Ray Holland, an avid birdwatcher who lives near Pakenham, just west of Ottawa, has been keeping a protective eye on the female Bullock's oriole ever since he first discovered the visitor near his home in November.
When she refused to head south as temperatures dropped, Holland became worried.
"When it went to – 27 with the windchill factor, I figured there's no way [she will survive]," he said.
On Monday he spotted the thin bird sheltering in the relative warmth under a residential gas metre adjacent to a house on Dalkeith Street.
The next morning, fearful the bird wouldn't survive the cold, he returned to find the Bullock's oriole lying in the snow under a nearby tree.
"I thought it was dead to begin with, until it made one wing movement and tried to stand and fell over again. So, I just did what anybody would do: grabbed it," he said.
Bullock's oriole drew crowds
Holland estimated that over the past five weeks, about 300 birdwatchers flocked to the area around an apple tree to catch a rare glimpse of the bird.
Bird writer and columnist Bruce Di Labio said this sighting is the first-ever confirmed in the 50-kilometre radius around Parliament Hill.
With contrasting orange and black plumage, a black throat patch and a white wing bar, the bird resembles the better-known Baltimore oriole. The Bullock's oriole's normal range is the American West Coast and southward to Mexico.
Holland kept the bird in a box lined with warm felt and cloth, and called Di Labio for help.
Di Labio kept the oriole overnight, feeding it a mixture of mashed banana and peanuts, before bringing it to the Wild Bird Care Centre on Moodie Drive in the Bells Corners neighbourhood.
Bird likely frostbitten
Staff at the centre are now monitoring their new celebrity visitor, said Patty McLaughlin.
"The only thing we're keeping track of are her little toes — she's missing a toenail on one foot, which is likely frostbite, so we'll monitor the colour and condition, and she's on antibiotics, just in case," McLaughlin said.

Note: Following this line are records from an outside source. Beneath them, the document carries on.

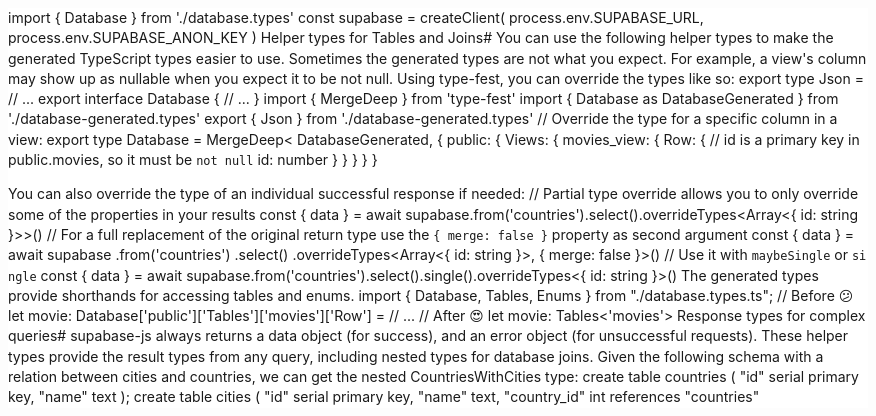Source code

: import { Database } from './database.types'
const supabase = createClient<Database>(
 process.env.SUPABASE_URL,
 process.env.SUPABASE_ANON_KEY
)
Helper types for Tables and Joins#
You can use the following helper types to make the generated TypeScript types easier to use.
Sometimes the generated types are not what you expect. For example, a view's column may show up as nullable when you expect it to be not null. Using type-fest, you can override the types like so:
export type Json = // ...
export interface Database {
 // ...
}
import { MergeDeep } from 'type-fest'
import { Database as DatabaseGenerated } from './database-generated.types'
export { Json } from './database-generated.types'
// Override the type for a specific column in a view:
export type Database = MergeDeep<
 DatabaseGenerated,
 {
   public: {
     Views: {
       movies_view: {
         Row: {
           // id is a primary key in public.movies, so it must be `not null`
           id: number
         }
       }
     }
   }
 }
>
You can also override the type of an individual successful response if needed:
// Partial type override allows you to only override some of the properties in your results
const { data } = await supabase.from('countries').select().overrideTypes<Array<{ id: string }>>()
// For a full replacement of the original return type use the `{ merge: false }` property as second argument
const { data } = await supabase
 .from('countries')
 .select()
 .overrideTypes<Array<{ id: string }>, { merge: false }>()
// Use it with `maybeSingle` or `single`
const { data } = await supabase.from('countries').select().single().overrideTypes<{ id: string }>()
The generated types provide shorthands for accessing tables and enums.
import { Database, Tables, Enums } from "./database.types.ts";
// Before 😕
let movie: Database['public']['Tables']['movies']['Row'] = // ...
// After 😍
let movie: Tables<'movies'>
Response types for complex queries#
supabase-js always returns a data object (for success), and an error object (for unsuccessful requests).
These helper types provide the result types from any query, including nested types for database joins.
Given the following schema with a relation between cities and countries, we can get the nested CountriesWithCities type:
create table countries (
 "id" serial primary key,
 "name" text
);
create table cities (
 "id" serial primary key,
 "name" text,
 "country_id" int references "countries"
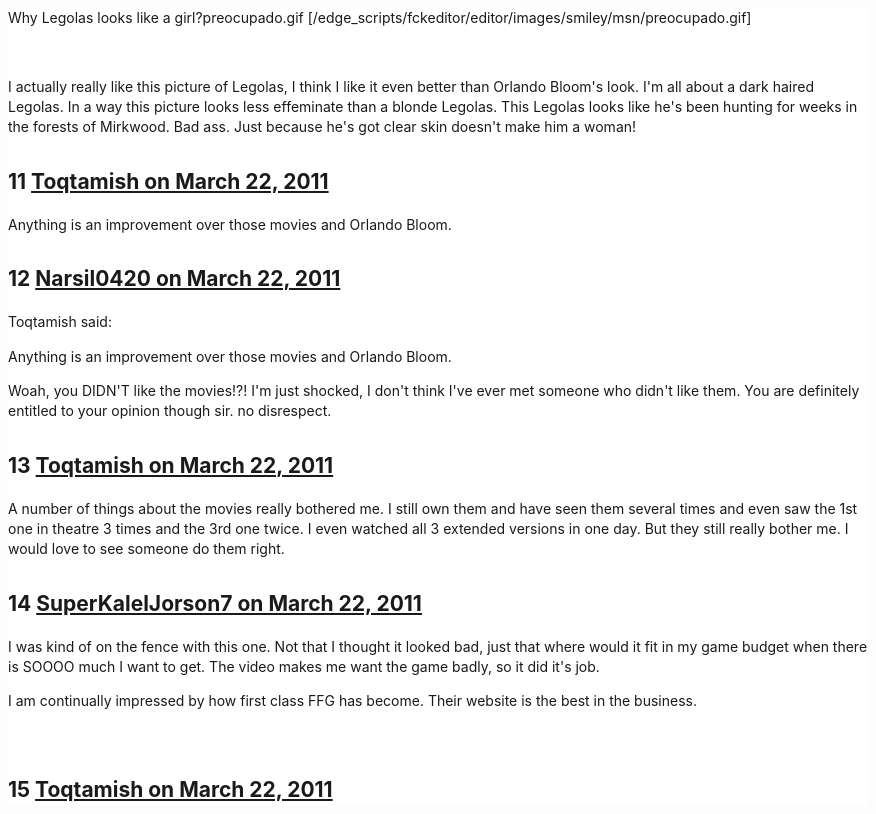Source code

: Why Legolas looks like a girl?preocupado.gif [/edge_scripts/fckeditor/editor/images/smiley/msn/preocupado.gif]



 

I actually really like this picture of Legolas, I think I like it even better than Orlando Bloom's look. I'm all about a dark haired Legolas. In a way this picture looks less effeminate than a blonde Legolas. This Legolas looks like he's been hunting for weeks in the forests of Mirkwood. Bad ass. Just because he's got clear skin doesn't make him a woman!

## 11 [Toqtamish on March 22, 2011](https://community.fantasyflightgames.com/topic/44129-video-tutorial/?do=findComment&comment=442261)

Anything is an improvement over those movies and Orlando Bloom.

## 12 [Narsil0420 on March 22, 2011](https://community.fantasyflightgames.com/topic/44129-video-tutorial/?do=findComment&comment=442265)

Toqtamish said:

Anything is an improvement over those movies and Orlando Bloom.



Woah, you DIDN'T like the movies!?! I'm just shocked, I don't think I've ever met someone who didn't like them. You are definitely entitled to your opinion though sir. no disrespect.

## 13 [Toqtamish on March 22, 2011](https://community.fantasyflightgames.com/topic/44129-video-tutorial/?do=findComment&comment=442270)

A number of things about the movies really bothered me. I still own them and have seen them several times and even saw the 1st one in theatre 3 times and the 3rd one twice. I even watched all 3 extended versions in one day. But they still really bother me. I would love to see someone do them right.

## 14 [SuperKalelJorson7 on March 22, 2011](https://community.fantasyflightgames.com/topic/44129-video-tutorial/?do=findComment&comment=442351)

I was kind of on the fence with this one. Not that I thought it looked bad, just that where would it fit in my game budget when there is SOOOO much I want to get. The video makes me want the game badly, so it did it's job.

I am continually impressed by how first class FFG has become. Their website is the best in the business.

 

## 15 [Toqtamish on March 22, 2011](https://community.fantasyflightgames.com/topic/44129-video-tutorial/?do=findComment&comment=442362)
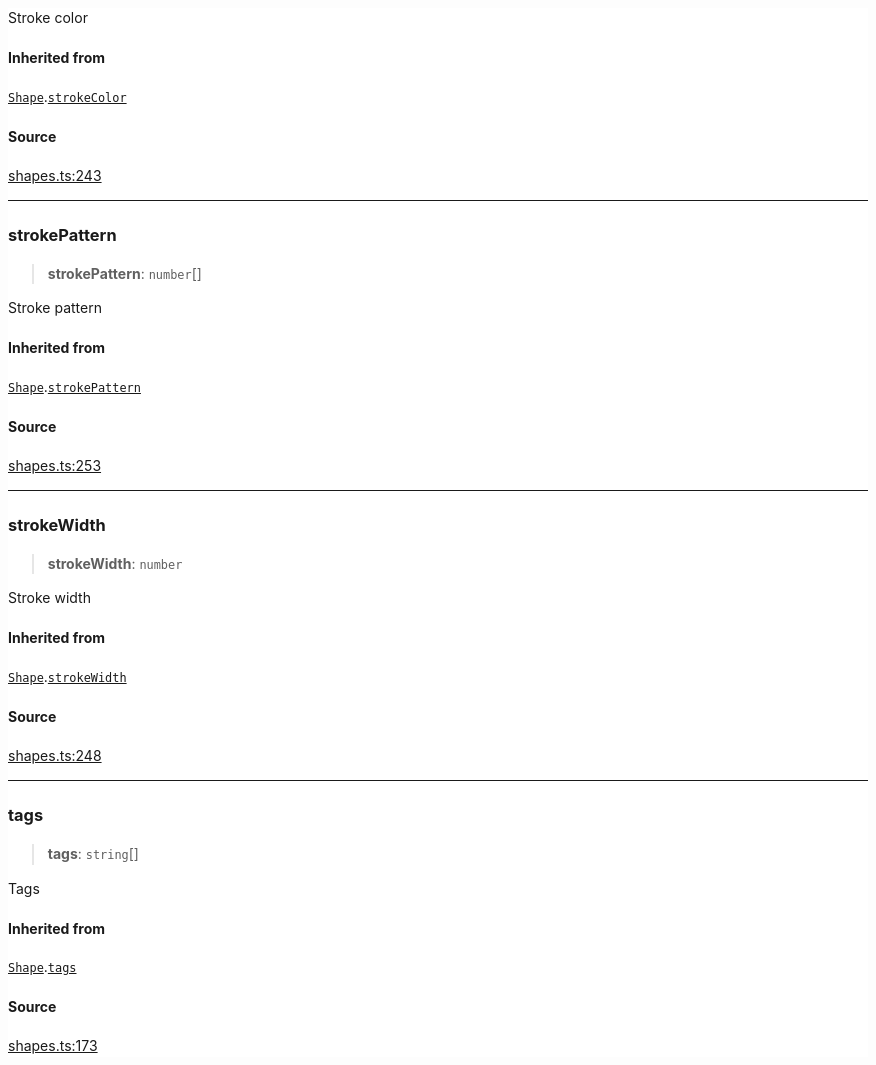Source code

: Stroke color

#### Inherited from

[`Shape`](/api-core/classes/shape/).[`strokeColor`](/api-core/classes/shape/#strokecolor)

#### Source

[shapes.ts:243](https://github.com/dgmjs/dgmjs/blob/main/packages/core/src/shapes.ts#L243)

***

### strokePattern

> **strokePattern**: `number`[]

Stroke pattern

#### Inherited from

[`Shape`](/api-core/classes/shape/).[`strokePattern`](/api-core/classes/shape/#strokepattern)

#### Source

[shapes.ts:253](https://github.com/dgmjs/dgmjs/blob/main/packages/core/src/shapes.ts#L253)

***

### strokeWidth

> **strokeWidth**: `number`

Stroke width

#### Inherited from

[`Shape`](/api-core/classes/shape/).[`strokeWidth`](/api-core/classes/shape/#strokewidth)

#### Source

[shapes.ts:248](https://github.com/dgmjs/dgmjs/blob/main/packages/core/src/shapes.ts#L248)

***

### tags

> **tags**: `string`[]

Tags

#### Inherited from

[`Shape`](/api-core/classes/shape/).[`tags`](/api-core/classes/shape/#tags)

#### Source

[shapes.ts:173](https://github.com/dgmjs/dgmjs/blob/main/packages/core/src/shapes.ts#L173)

The Bullock's oriole normally eats fruit and this one appears to have survived by pecking away at the fruit of an apple tree. When the temperatures dropped well below 0 C, that food source became impossible to tap.
"She's certainly enjoying the grapes that we're giving her, oranges she's liking, and she's liking crickets and mealworms, which is great — high protein," McLaughlin said.
The crickets and mealworms will also help the 27-gram bird build back up to the breed's average weight of 36 grams, she said.
McLaughlin said the bird will spend the winter at the centre and be released in the spring.
Volunteers expect to help about 160 injured birds this winter.